#### YOUR OBJECTIVE:
Say how many lines in the material below hold the word "Charisma", and say nothing else.

#### RECORDS SHOWN:

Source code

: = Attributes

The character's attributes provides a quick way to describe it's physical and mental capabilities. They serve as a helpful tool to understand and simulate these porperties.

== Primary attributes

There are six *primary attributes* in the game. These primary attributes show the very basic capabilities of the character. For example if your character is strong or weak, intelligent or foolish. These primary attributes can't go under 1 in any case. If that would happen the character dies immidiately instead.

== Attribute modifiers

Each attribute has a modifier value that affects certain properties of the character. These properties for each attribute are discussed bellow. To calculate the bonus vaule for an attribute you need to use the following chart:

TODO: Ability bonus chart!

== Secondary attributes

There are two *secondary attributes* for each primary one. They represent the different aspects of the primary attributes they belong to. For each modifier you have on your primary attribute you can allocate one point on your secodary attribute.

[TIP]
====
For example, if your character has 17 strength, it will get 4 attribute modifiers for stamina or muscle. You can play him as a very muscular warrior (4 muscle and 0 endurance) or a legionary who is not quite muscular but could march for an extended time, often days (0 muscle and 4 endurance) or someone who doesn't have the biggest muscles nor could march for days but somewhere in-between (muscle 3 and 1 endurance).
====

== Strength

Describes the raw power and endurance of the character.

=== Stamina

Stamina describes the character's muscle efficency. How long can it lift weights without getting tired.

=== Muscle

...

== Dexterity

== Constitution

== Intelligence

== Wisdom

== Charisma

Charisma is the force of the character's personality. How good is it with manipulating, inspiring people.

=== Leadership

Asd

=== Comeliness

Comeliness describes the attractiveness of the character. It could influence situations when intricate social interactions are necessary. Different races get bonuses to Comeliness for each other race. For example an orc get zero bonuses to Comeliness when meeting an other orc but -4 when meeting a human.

#### RESPONSE AREA:
2